● Listed entries
--- --- ---

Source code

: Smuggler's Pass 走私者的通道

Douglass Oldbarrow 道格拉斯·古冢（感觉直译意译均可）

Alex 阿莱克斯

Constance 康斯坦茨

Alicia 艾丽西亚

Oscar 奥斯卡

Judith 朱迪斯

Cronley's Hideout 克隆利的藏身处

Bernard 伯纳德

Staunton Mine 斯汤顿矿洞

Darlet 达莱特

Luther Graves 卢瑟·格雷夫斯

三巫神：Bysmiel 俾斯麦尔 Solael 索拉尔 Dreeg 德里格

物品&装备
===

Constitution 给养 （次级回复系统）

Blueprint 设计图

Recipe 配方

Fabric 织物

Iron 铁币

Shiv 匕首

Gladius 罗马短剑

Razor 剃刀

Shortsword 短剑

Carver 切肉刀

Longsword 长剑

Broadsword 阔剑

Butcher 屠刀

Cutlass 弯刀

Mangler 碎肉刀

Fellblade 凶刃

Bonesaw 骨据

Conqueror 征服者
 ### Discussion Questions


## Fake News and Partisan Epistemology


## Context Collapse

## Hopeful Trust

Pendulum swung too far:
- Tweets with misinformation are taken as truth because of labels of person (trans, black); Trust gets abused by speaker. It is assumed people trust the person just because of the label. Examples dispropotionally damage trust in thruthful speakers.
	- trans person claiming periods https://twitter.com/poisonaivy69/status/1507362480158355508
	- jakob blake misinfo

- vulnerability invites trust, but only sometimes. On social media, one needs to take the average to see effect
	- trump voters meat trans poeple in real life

--- --- ---

● Activity
Would you output the full listing exactly as given?

● Result for this task
Source code

: Smuggler's Pass 走私者的通道

Douglass Oldbarrow 道格拉斯·古冢（感觉直译意译均可）

Alex 阿莱克斯

Constance 康斯坦茨

Alicia 艾丽西亚

Oscar 奥斯卡

Judith 朱迪斯

Cronley's Hideout 克隆利的藏身处

Bernard 伯纳德

Staunton Mine 斯汤顿矿洞

Darlet 达莱特

Luther Graves 卢瑟·格雷夫斯

三巫神：Bysmiel 俾斯麦尔 Solael 索拉尔 Dreeg 德里格

物品&装备
===

Constitution 给养 （次级回复系统）

Blueprint 设计图

Recipe 配方

Fabric 织物

Iron 铁币

Shiv 匕首

Gladius 罗马短剑

Razor 剃刀

Shortsword 短剑

Carver 切肉刀

Longsword 长剑

Broadsword 阔剑

Butcher 屠刀

Cutlass 弯刀

Mangler 碎肉刀

Fellblade 凶刃

Bonesaw 骨据

Conqueror 征服者
 ### Discussion Questions


## Fake News and Partisan Epistemology


## Context Collapse

## Hopeful Trust

Pendulum swung too far:
- Tweets with misinformation are taken as truth because of labels of person (trans, black); Trust gets abused by speaker. It is assumed people trust the person just because of the label. Examples dispropotionally damage trust in thruthful speakers.
	- trans person claiming periods https://twitter.com/poisonaivy69/status/1507362480158355508
	- jakob blake misinfo

- vulnerability invites trust, but only sometimes. On social media, one needs to take the average to see effect
	- trump voters meat trans poeple in real life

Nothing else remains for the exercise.